Task directions: Copy the lines starting at the one containing "In this picture, which" and ending at the one containing "Answer: facing to the left of the viewer", replacing "dark car" with "black sedan" and leaving everything else unchanged. Return only those lines.

Material provided below:

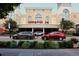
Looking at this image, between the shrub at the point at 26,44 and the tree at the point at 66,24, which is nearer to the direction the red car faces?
the shrub

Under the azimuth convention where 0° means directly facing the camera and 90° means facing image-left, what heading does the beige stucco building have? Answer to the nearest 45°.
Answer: approximately 0°

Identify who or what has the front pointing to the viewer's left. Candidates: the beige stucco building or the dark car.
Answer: the dark car

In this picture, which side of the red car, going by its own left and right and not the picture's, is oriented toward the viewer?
left

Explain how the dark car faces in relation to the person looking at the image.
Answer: facing to the left of the viewer
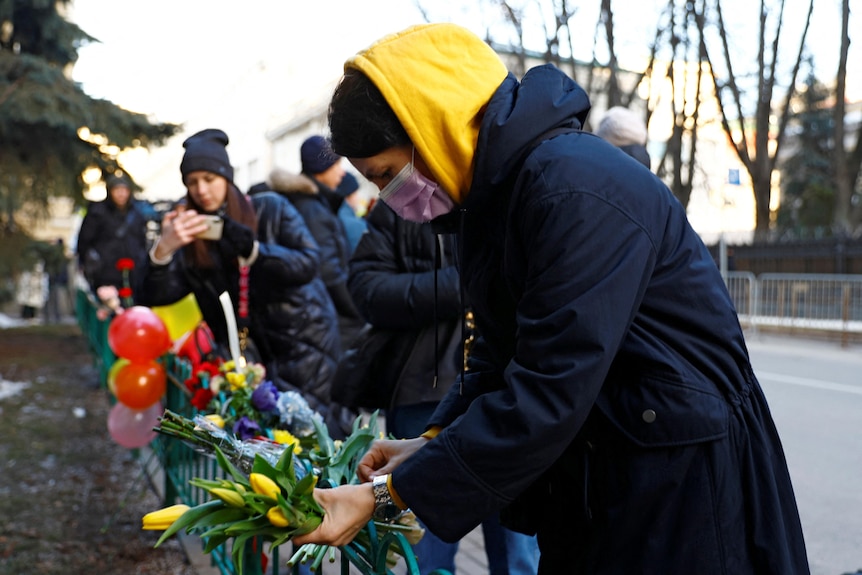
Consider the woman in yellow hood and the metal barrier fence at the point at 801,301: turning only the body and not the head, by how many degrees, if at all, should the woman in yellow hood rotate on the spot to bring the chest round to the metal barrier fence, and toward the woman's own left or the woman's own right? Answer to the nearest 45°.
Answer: approximately 90° to the woman's own right

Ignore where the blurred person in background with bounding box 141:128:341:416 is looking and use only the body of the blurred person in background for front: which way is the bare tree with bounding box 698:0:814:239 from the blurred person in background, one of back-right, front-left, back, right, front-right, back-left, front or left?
back

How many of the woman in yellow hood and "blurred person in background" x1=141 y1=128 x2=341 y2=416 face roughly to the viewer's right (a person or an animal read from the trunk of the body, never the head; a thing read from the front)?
0

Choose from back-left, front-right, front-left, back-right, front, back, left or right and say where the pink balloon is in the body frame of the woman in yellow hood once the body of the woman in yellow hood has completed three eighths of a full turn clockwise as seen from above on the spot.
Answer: left

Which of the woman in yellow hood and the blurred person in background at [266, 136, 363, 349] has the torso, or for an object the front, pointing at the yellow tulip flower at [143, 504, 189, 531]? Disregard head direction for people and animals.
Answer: the woman in yellow hood

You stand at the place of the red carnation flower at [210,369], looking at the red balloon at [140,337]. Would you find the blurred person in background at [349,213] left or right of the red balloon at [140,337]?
right

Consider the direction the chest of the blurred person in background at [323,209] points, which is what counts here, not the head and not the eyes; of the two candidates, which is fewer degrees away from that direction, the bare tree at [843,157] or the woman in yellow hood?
the bare tree

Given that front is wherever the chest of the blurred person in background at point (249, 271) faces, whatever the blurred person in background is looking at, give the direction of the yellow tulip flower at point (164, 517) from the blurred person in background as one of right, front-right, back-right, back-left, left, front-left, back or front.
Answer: front-left

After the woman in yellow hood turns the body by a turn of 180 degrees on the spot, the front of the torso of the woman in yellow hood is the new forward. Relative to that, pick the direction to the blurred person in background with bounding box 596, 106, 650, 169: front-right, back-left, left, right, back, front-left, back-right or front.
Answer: left

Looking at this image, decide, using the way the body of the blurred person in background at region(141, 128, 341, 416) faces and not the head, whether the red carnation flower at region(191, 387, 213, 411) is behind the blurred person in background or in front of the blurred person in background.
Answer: in front

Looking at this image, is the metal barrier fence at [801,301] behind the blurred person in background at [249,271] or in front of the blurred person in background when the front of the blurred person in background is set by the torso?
behind

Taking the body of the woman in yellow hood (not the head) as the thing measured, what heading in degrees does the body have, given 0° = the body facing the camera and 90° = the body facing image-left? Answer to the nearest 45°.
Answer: approximately 90°
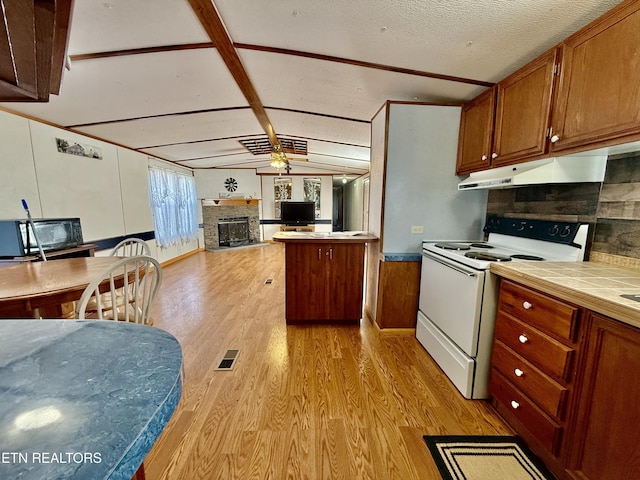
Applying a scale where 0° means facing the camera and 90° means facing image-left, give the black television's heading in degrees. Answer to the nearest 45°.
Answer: approximately 0°

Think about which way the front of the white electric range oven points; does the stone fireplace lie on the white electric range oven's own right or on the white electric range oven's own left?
on the white electric range oven's own right

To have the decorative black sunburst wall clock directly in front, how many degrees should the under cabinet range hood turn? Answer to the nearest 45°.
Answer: approximately 45° to its right

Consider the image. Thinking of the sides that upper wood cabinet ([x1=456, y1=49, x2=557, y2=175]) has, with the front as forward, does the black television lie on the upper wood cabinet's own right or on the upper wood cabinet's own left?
on the upper wood cabinet's own right

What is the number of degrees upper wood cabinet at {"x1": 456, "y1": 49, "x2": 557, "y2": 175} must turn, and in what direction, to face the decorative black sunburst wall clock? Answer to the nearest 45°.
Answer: approximately 45° to its right

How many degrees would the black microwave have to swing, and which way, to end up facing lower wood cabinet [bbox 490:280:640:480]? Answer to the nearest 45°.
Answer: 0° — it already faces it

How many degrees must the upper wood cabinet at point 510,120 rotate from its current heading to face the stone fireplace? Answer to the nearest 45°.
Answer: approximately 45° to its right

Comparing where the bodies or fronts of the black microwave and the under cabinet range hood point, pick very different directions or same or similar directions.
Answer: very different directions

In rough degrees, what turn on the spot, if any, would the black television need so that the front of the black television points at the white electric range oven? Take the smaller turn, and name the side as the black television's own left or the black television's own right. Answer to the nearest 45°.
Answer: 0° — it already faces it
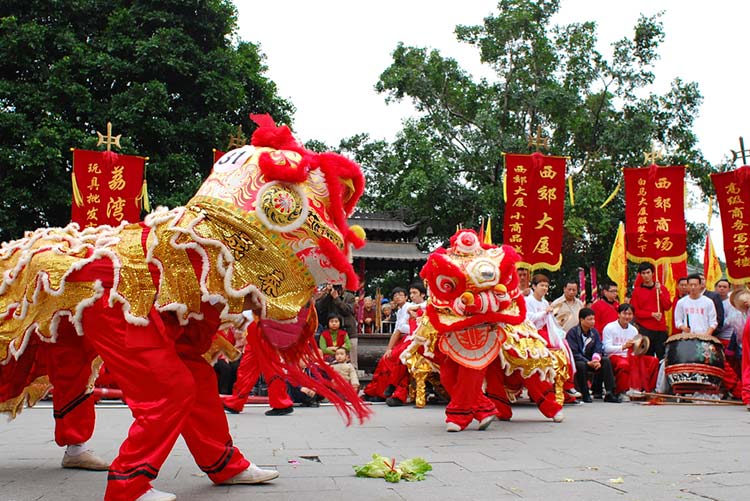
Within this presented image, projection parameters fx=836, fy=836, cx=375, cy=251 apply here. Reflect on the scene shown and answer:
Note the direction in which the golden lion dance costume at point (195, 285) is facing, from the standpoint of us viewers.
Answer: facing to the right of the viewer

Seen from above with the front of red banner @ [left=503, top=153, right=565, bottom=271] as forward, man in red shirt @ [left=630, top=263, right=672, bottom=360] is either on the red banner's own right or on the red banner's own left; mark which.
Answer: on the red banner's own left

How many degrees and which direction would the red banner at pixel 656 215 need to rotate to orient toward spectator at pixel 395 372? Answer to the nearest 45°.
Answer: approximately 45° to its right

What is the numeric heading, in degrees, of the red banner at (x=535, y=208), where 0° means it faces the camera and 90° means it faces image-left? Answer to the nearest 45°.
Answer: approximately 0°

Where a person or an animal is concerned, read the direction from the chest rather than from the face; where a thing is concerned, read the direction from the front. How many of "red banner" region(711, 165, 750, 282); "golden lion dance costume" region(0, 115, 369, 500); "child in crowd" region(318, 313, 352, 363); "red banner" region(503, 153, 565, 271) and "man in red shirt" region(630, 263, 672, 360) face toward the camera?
4
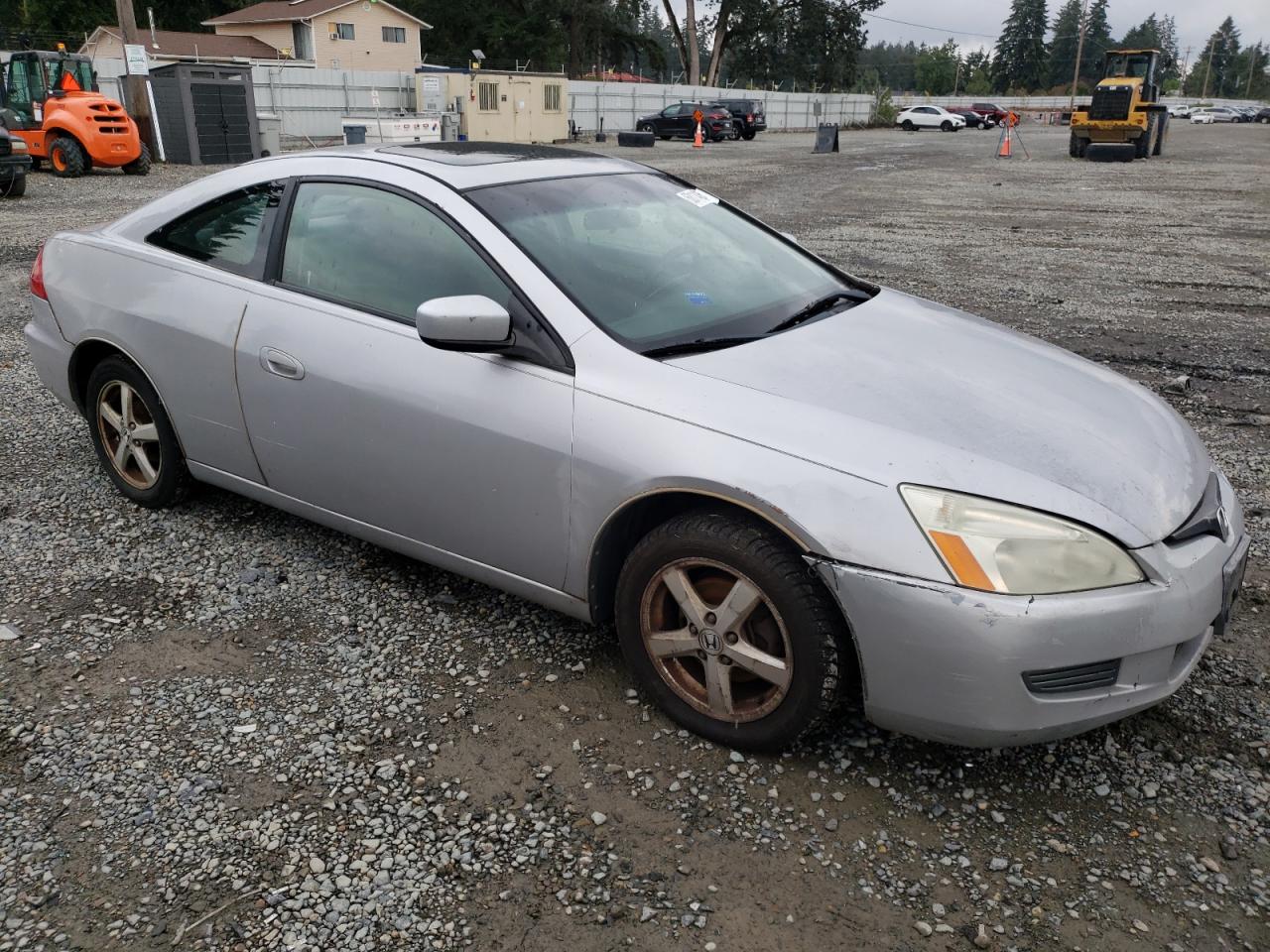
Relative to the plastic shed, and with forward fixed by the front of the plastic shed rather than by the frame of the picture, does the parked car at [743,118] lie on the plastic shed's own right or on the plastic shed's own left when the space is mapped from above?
on the plastic shed's own left

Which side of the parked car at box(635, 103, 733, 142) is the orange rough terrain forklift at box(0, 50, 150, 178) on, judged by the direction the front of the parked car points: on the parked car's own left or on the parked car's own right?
on the parked car's own left

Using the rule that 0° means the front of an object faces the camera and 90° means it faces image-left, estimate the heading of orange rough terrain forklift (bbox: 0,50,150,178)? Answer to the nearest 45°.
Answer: approximately 135°

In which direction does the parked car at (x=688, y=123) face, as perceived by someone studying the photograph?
facing away from the viewer and to the left of the viewer

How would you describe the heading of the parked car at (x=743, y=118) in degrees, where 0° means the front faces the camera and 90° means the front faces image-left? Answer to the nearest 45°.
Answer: approximately 135°

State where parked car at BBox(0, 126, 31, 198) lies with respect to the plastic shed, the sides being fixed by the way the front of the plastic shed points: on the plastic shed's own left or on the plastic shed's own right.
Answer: on the plastic shed's own right

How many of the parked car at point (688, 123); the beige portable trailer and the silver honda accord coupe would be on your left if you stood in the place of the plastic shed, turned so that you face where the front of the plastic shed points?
2

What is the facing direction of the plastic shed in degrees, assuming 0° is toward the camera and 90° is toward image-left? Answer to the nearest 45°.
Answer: approximately 315°

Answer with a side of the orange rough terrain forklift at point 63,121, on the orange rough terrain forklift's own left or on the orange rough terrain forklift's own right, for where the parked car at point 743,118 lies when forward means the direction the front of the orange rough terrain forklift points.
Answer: on the orange rough terrain forklift's own right

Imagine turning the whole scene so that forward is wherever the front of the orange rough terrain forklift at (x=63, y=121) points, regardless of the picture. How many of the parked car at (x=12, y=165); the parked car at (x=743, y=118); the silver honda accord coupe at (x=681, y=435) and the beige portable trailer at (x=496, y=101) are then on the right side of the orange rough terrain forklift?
2
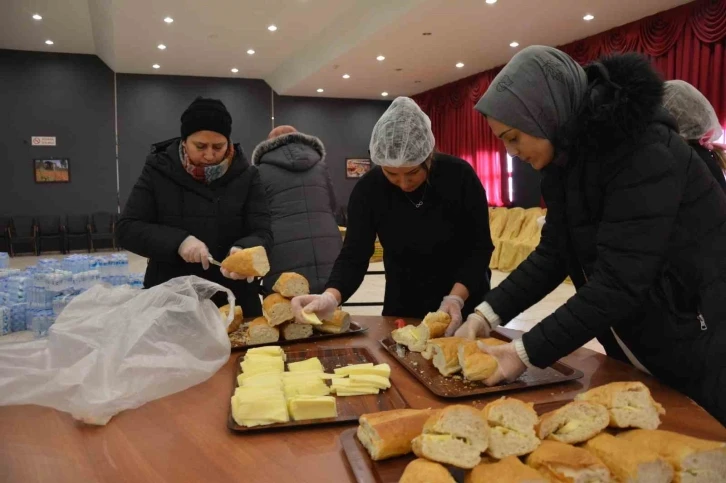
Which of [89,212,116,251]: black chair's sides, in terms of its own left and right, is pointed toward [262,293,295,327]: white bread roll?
front

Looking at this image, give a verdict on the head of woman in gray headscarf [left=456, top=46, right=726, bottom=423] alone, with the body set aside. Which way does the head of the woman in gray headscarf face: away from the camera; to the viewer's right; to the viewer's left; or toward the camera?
to the viewer's left

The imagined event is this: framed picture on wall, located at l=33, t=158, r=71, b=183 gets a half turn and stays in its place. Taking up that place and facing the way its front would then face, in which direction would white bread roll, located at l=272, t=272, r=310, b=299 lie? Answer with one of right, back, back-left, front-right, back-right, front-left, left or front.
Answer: back

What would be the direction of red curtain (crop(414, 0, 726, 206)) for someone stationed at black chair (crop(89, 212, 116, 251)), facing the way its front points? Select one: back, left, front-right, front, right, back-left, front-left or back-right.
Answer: front-left

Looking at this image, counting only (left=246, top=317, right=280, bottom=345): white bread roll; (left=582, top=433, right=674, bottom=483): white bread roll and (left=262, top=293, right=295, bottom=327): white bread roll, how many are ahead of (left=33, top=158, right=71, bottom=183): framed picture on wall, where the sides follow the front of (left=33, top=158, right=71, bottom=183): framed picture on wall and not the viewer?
3

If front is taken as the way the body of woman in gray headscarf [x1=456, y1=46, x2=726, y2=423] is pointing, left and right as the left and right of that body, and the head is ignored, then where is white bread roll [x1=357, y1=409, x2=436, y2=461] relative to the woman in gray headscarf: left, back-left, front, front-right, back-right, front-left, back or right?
front-left

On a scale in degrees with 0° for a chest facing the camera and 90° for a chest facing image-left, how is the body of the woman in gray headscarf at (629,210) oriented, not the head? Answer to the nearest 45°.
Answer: approximately 90°

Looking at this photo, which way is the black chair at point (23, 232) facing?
toward the camera

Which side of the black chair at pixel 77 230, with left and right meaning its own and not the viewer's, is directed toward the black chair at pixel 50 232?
right

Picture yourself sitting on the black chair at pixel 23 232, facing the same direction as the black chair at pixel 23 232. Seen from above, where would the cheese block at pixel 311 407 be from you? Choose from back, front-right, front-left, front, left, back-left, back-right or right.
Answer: front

End of Material provided.

Worked solution:
In this picture, which side of the red car, going by its own left and right and not the picture's, is oriented toward the viewer?
left

Explain how the black sedan faces in relation to the person looking at the image.
Answer: facing to the left of the viewer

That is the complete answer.